Sin cuidado aviento mis manuscritos sobre el escritorio y, desganado, jalo la silla. Mi alma se contorsiona apenas realizo en la figura de una niña envuelta en trapos debajo de la mesa, mangoneando la muñeca de Laura sin mucho interés. Suelto las lágrimas que había acumulado, pero ahora con dicha y candor.
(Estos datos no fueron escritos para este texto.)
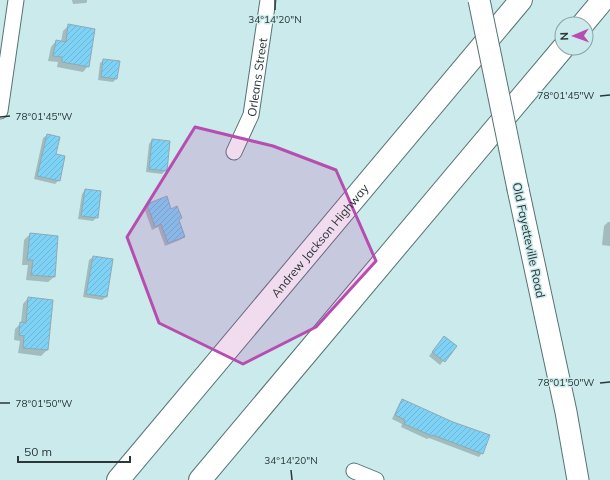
<svg xmlns="http://www.w3.org/2000/svg" width="610" height="480" font-family="Mulish,sans-serif">
<defs>
<pattern id="building-hatch" width="6" height="6" patternUnits="userSpaceOnUse"><rect width="6" height="6" fill="#7ed2f5"/><path d="M-1 1l2-2M0 6l6-6M5 7l2-2" fill="none" stroke="#6db5d3"/></pattern>
</defs>
<rect width="100%" height="100%" fill="#cbeaec"/>
<path fill="#0003" d="M72,0H87V2L86,3L73,4Z
M69,25L88,66L83,72L57,67L58,62L48,61L51,47L56,41L61,42L63,31Z
M104,60L116,79L113,82L98,80L100,63Z
M47,135L55,155L59,180L55,184L34,179L43,138Z
M152,140L166,170L162,174L146,172L149,144Z
M85,190L97,217L93,221L78,219L82,194Z
M147,204L178,221L184,237L180,240L165,246L158,227L152,230L144,208Z
M608,222H610V246L602,245L604,226Z
M30,234L54,277L48,282L26,280L28,265H22L24,240Z
M93,257L106,297L102,300L83,297L89,260Z
M28,298L51,300L47,350L41,356L18,353L20,341L14,340L15,329L21,323L23,304Z
M441,341L455,346L440,365L429,356Z
M402,400L482,453L479,457L429,438L427,439L401,427L402,424L392,419L399,404Z"/>
<path fill="url(#building-hatch)" stroke="#90a9b4" d="M68,24L95,29L89,67L62,62V57L53,56L56,40L66,42Z
M103,59L120,61L117,79L101,77Z
M47,134L60,137L56,154L65,156L60,181L37,176Z
M152,139L170,141L167,171L149,169Z
M85,189L101,191L98,218L81,216Z
M167,196L171,209L177,206L182,218L179,220L185,237L168,243L161,224L155,227L147,204Z
M30,233L58,236L55,277L31,275L33,260H27Z
M93,256L113,259L107,297L86,294Z
M28,297L53,300L48,350L23,348L24,336L19,335L20,322L26,323Z
M444,336L457,346L445,362L432,352Z
M402,399L453,422L490,435L483,454L433,435L432,436L404,424L405,420L395,415Z"/>
<g fill="none" stroke-linecap="round" stroke-linejoin="round">
<g stroke="#577375" stroke-width="17">
<g id="street">
<path d="M0,111L16,0"/>
<path id="s1" d="M234,152L251,115L268,0"/>
<path d="M354,471L376,480"/>
</g>
</g>
<g stroke="#577375" stroke-width="23">
<path id="secondary" d="M518,189L566,412L578,480"/>
</g>
<g stroke="#577375" stroke-width="24">
<g id="highway">
<path d="M583,24L603,0"/>
<path id="s2" d="M118,480L521,0"/>
<path d="M200,480L563,48"/>
</g>
</g>
<use href="#street" stroke="#fff" stroke-width="15"/>
<use href="#secondary" stroke="#fff" stroke-width="21"/>
<use href="#highway" stroke="#fff" stroke-width="22"/>
<g stroke="#577375" stroke-width="23" stroke-linecap="butt">
<path id="secondary-bridge" d="M479,0L518,189"/>
</g>
<use href="#secondary-bridge" stroke="#fff" stroke-width="21"/>
</g>
<path fill="#b74daf" fill-opacity="0.2" stroke="#b74daf" stroke-width="3" stroke-linejoin="round" d="M195,127L273,146L336,170L376,261L316,327L243,364L159,323L127,237Z"/>
<path fill="none" stroke="#2b3738" stroke-width="1.5" d="M275,0V10M600,96L610,95M0,117L10,116M600,383L610,382M0,403H10M291,470L292,480"/>
<g text-anchor="middle" dominant-baseline="central" stroke-width="3" stroke-linejoin="round" paint-order="stroke">
<g font-size="12" fill="#2b3738" stroke="#cbeaec">
<text stroke="none"><textPath href="#s1" startOffset="79">Orleans Street</textPath></text>
<text stroke="none"><textPath href="#s2" startOffset="313">Andrew Jackson Highway</textPath></text>
<text transform="translate(529 240) rotate(78)">Old Fayetteville Road</text>
</g>
</g>
<g font-size="10" text-anchor="middle" fill="#2b3738" stroke="#cbeaec" stroke-width="3" stroke-linejoin="round" paint-order="stroke">
<text x="275" y="23">34°14'20"N</text>
<text x="566" y="99">78°01'45"W</text>
<text x="44" y="120">78°01'45"W</text>
<text x="566" y="386">78°01'50"W</text>
<text x="44" y="407">78°01'50"W</text>
<text x="291" y="464">34°14'20"N</text>
</g>
<g transform="translate(574 36) rotate(268)"><circle r="19" fill="#cbeaec" stroke="#8ba2a4"/>
<path d="M0-3L7 15L0 10L-7 15Z" fill="#b74daf"/>
<text y="-6" font-size="11" font-weight="bold" text-anchor="middle" fill="#2b3738">N</text>
</g>
<path d="M18 456v6h112v-6" fill="none" stroke="#2b3738" stroke-width="2"/>
<text x="24" y="456" font-size="12" fill="#2b3738" stroke="#cbeaec" stroke-width="3" paint-order="stroke">50 m</text>
</svg>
Me carcajeo de mi propia ingenuidad, de nuevo; aunque, ahora de un modo feliz. Me arrodillo hasta su tamaño y ella me observa.

—¿Cómo has estado?, ¿te aburriste? —inquiero con el tono más cálido que tengo.

Rūta se encoje de hombros, indiferente. Su reticencia me quema.

—¿Qué pasa, Rita? ¿No quieres hablar conmigo? ¿Me odias?

Me arrepiento, moviendo la cabeza en negación. Suspiro e intento relajarme. No sé por qué dejé que la euforia se apoderara de mí. Es solo una niña, debe estar cansada o aburrida.

—¿También se fue Audra con él? —suelta de a bocajarro.

Me sonrojo y tartamudeo. La novia de Antanas podría buscar a Rūta y encontrarla, todo si yo no tengo cuidado. Dejando de lado a una inofensiva chica, me asusta la policía. Si me ubicasen y me acusasen, teniendo evidencia, no me quedaría nada más que acceder al plan b: cortarme la garganta.

—Sí, lo está. Prometió entregarte cartas con regularidad —. Miento, confiando en mi capacidad de redactar ficción—, no asegura ninguna fecha de retorno. Lo siento, es que sus... asuntos... en Estonia... son complicados.